Er zog mich trotz seiner Verletzungen näher. Ich legte meine Stirn an die seine und ließ den ruhigen Impuls der Verbindung mich daran erinnern, dass wir beide noch hier waren. Lila prüfte den neuen Zustand meiner Narbe und bestätigte, was ich bereits fürchtete. Der tiefere Brunnen der Macht war hinter derselben Barriere versiegelt, die ich den Toren aufgezwungen hatte. Ich konnte noch kämpfen. Ich konnte noch wachsen. Doch die leichte, überwältigende Stärke, die mich durch die schlimmsten Kämpfe getragen hatte, war nicht mehr die meine, um sie zu rufen.

Marcus trat mit einem grimmem Update ein. „Späher berichten, dass der rivalisierende Alpha und Mira sich nicht zurückziehen. Sie sammeln jeden verbliebenen Abtrünnigen und jede dunkle Gestalt, die sie finden können. Sie werden nicht auf den Vollmond warten, wenn sie einen anderen Weg finden, die Tore zu erzwingen.“

Ich sah Scott an und spürte, wie das Gewicht der kommenden Tage sich über uns beide legte. Wir hatten am Altar einen vorläufigen Sieg errungen, doch die uralte Kraft war jahrhundertelang geduldig gewesen. Sie würde nicht aufhören.

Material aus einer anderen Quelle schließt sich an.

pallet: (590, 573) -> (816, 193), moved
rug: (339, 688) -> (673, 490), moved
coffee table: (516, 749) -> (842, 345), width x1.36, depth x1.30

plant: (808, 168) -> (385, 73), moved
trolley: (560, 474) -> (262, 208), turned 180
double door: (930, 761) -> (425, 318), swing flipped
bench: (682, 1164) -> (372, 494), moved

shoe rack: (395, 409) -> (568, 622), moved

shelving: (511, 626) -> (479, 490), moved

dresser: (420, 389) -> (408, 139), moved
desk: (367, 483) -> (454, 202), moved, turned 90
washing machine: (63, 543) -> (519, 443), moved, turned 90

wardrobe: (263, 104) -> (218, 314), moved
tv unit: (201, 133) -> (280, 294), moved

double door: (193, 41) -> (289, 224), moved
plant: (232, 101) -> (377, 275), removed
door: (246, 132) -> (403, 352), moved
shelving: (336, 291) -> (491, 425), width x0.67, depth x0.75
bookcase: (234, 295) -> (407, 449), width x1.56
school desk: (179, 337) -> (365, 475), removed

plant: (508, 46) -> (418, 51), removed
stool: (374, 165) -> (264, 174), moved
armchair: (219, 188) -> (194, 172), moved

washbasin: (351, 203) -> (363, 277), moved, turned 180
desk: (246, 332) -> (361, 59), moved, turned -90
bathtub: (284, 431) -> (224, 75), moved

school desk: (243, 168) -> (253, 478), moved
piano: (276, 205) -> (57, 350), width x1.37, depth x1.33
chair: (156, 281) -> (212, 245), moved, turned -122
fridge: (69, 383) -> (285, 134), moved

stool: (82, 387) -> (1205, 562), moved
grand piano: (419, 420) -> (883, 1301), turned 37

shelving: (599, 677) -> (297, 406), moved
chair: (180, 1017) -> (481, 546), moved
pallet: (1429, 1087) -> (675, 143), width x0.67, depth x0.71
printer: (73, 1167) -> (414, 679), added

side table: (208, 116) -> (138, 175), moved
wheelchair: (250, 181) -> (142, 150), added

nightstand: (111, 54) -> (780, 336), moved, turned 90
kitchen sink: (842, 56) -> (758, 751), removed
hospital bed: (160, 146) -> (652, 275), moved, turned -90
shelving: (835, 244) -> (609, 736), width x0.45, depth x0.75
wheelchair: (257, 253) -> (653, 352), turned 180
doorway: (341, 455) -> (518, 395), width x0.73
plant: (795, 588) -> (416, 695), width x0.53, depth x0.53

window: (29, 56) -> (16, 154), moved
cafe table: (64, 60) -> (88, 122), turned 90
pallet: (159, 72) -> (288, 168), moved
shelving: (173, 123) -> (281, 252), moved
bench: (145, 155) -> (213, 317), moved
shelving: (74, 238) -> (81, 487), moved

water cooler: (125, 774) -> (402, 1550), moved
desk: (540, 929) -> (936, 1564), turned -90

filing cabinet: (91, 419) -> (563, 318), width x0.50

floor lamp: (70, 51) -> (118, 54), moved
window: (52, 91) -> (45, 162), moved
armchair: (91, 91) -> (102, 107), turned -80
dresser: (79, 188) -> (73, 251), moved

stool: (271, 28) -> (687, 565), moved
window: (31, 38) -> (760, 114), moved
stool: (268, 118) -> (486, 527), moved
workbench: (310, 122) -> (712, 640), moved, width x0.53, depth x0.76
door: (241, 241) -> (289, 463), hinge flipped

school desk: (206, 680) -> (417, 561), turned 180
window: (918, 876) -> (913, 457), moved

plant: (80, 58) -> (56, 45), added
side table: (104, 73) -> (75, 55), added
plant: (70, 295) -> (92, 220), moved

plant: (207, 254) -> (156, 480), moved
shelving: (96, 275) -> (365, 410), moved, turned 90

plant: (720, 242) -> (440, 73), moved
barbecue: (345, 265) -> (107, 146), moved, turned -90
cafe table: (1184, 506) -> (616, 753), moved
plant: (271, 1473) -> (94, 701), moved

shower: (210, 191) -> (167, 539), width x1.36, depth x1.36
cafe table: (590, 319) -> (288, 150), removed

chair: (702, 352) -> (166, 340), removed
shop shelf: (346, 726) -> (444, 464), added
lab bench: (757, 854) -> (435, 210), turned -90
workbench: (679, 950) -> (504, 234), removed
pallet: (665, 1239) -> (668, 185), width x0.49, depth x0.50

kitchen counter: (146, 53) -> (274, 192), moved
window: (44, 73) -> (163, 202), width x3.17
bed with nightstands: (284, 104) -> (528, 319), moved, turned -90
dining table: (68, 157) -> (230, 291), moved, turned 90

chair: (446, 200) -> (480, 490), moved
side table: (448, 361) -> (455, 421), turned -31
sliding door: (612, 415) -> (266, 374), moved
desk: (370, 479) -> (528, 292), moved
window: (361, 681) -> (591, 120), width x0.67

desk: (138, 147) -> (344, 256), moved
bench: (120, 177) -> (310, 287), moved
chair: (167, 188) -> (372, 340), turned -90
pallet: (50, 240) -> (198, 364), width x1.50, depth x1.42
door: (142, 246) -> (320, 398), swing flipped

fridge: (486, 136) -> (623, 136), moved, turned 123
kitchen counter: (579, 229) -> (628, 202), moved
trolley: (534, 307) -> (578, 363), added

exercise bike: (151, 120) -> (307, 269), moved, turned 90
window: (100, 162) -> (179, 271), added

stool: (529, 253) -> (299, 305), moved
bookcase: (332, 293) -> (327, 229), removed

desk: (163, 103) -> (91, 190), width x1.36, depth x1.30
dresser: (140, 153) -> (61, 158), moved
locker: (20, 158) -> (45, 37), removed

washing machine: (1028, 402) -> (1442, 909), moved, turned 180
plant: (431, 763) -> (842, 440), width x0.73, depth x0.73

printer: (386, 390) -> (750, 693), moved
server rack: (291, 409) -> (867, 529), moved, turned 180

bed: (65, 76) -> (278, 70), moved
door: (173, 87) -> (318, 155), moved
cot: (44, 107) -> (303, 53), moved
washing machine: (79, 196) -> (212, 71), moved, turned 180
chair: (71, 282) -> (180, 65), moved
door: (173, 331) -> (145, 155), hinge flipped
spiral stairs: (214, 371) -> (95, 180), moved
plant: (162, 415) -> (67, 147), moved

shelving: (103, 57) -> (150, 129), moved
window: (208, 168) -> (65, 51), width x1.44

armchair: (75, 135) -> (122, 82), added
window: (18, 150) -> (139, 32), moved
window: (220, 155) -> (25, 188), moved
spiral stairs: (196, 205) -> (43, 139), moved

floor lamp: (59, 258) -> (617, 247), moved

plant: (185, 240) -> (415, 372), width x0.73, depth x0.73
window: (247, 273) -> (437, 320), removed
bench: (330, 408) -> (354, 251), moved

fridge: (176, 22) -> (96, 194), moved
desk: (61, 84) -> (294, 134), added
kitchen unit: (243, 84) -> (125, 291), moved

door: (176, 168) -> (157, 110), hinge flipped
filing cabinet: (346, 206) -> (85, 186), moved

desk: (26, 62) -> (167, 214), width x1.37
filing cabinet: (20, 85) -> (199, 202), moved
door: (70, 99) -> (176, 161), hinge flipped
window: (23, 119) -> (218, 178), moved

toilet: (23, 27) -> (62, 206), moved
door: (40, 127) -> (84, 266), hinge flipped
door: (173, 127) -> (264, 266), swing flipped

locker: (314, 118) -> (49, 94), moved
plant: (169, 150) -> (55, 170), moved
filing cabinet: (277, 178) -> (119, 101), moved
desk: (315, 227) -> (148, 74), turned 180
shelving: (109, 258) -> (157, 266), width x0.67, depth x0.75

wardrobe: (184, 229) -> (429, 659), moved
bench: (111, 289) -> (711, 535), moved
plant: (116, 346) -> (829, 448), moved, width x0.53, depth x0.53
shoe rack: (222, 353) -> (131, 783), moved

Draußen verdunkelte sich der Himmel zur Nacht. Irgendwo jenseits der nördlichen Bäume erzitterte das geschwächte Schloss an den Toren weiter. Und tief in meinem Blut, unter der neuen Barriere, lächelte etwas Altes und Geduldiges, als sei ihm nur mehr Zeit zum Planen gegeben worden.